## SOURCE DOCUMENT
This judgment is final but it may be subject to editorial revision.

In the case of Klokov v. Ukraine,

The European Court of Human Rights (Fifth Section), sitting as a Committee composed of:

Stéphanie Mourou-Vikström, President,
Lado Chanturia,
Mykola Gnatovskyy, judges,
and Martina Keller, Deputy Section Registrar,

Having regard to:

the application (no. 65513/14) against Ukraine lodged with the Court under Article 34 of the Convention for the Protection of Human Rights and Fundamental Freedoms (“the Convention”) on 26 September 2014 by a Ukrainian national, Mr Rostyslav Volodymyrovych Klokov (“the applicant”), who was born in 1976 and lives in Kropyvnytskyy and who was represented by Mr S.P. Rabinovych, a lawyer practising in Lviv;

the decision to give notice of the complaint under Article 6 § 3 (b) of the Convention to the Ukrainian Government (“the Government”), represented at the material time by their acting Agent, Ms O. Davydchuk, and to declare the remainder of the application inadmissible;

the Government’s observations and the absence of any comments from the applicant in reply;

Having deliberated in private on 9 March 2023,

Delivers the following judgment, which was adopted on that date:


1. The case concerns the applicant’s complaint under Article 6 § 3 (b) of the Convention that he was not afforded adequate time and facilities to prepare his defence in criminal proceedings against him.

2. In September 2012 criminal proceedings were instituted against the applicant on suspicion of aggravated misappropriation of communal property, forgery of official documents and money laundering when occupying the post of director of a local communal utility company.

3. After the pre-trial investigation had been completed, on 6 November 2012 the applicant and his lawyer received access to the case file, consisting of twenty-eight volumes and 6,893 pages in total. They were informed that they could study the file every day for an unlimited period of time.

## GIVEN INSTRUCTION 1
Copy the Klokov v. Ukraine judgment from "the decision to" to "proceedings against him.".
## GIVEN INSTRUCTION 2
Do these statements agree with the Klokov v. Ukraine judgment? For each, answer yes or no and quote the deciding words. (a) The applicant was born in 1976 and lives in Kropyvnytskyy. (b) The case file made available to the applicant and his lawyer consisted of thirty volumes. (c) The Court deliberated in private on 9 March 2023.
## GIVEN INSTRUCTION 3
Continue the Klokov v. Ukraine judgment from the point where it stops.

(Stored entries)
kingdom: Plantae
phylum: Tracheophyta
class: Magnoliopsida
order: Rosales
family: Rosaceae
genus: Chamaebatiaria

## TASK ANSWER 1
the decision to give notice of the complaint under Article 6 § 3 (b) of the Convention to the Ukrainian Government (“the Government”), represented at the material time by their acting Agent, Ms O. Davydchuk, and to declare the remainder of the application inadmissible;

the Government’s observations and the absence of any comments from the applicant in reply;

Having deliberated in private on 9 March 2023,

Delivers the following judgment, which was adopted on that date:


1. The case concerns the applicant’s complaint under Article 6 § 3 (b) of the Convention that he was not afforded adequate time and facilities to prepare his defence in criminal proceedings against him.

## TASK ANSWER 2
(a) Yes: "who was born in 1976 and lives in Kropyvnytskyy"
(b) No: "consisting of twenty-eight volumes and 6,893 pages in total"
(c) Yes: "Having deliberated in private on 9 March 2023"

## TASK ANSWER 3
4. As confirmed by the records signed by the applicant and his lawyer, during the period from 6 November to 11 November 2012 they studied 3,477 pages of the case file.[1] Every day during that period the investigator wrote a report stating that the applicant and his lawyer had been deliberately protracting their familiarisation with the case file. It was noted that the lawyer had in fact studied more material than the applicant but had refused to confirm that; that the applicant had studied the same material many times; that both of them had declined the use of any technical assistance (for example, making photocopies) even though the investigator had explicitly informed them of such a possibility; and that the duration of their familiarisation with the file varied from four to six hours per day even though they had been informed that it could be unlimited.[2] The applicant and his lawyer were warned several times that if they did not change their approach to studying the case file the investigator would apply to the court to have the duration of that process limited.

5. On 12 November 2012 the Kirovograd Leninskyy District Court (“the Leninskyy Court”), at the investigator’s request, set a time-limit for the applicant and his lawyer to finish studying the case file by 16 November 2012 at the latest.[3] It was noted in that ruling that it could be challenged on appeal within three days after its pronouncement.

6. On 15 November 2012 the applicant lodged such an appeal. He pointed out that he and his lawyer had already studied a considerable part of the case file and that there were no reasons for the restriction in question.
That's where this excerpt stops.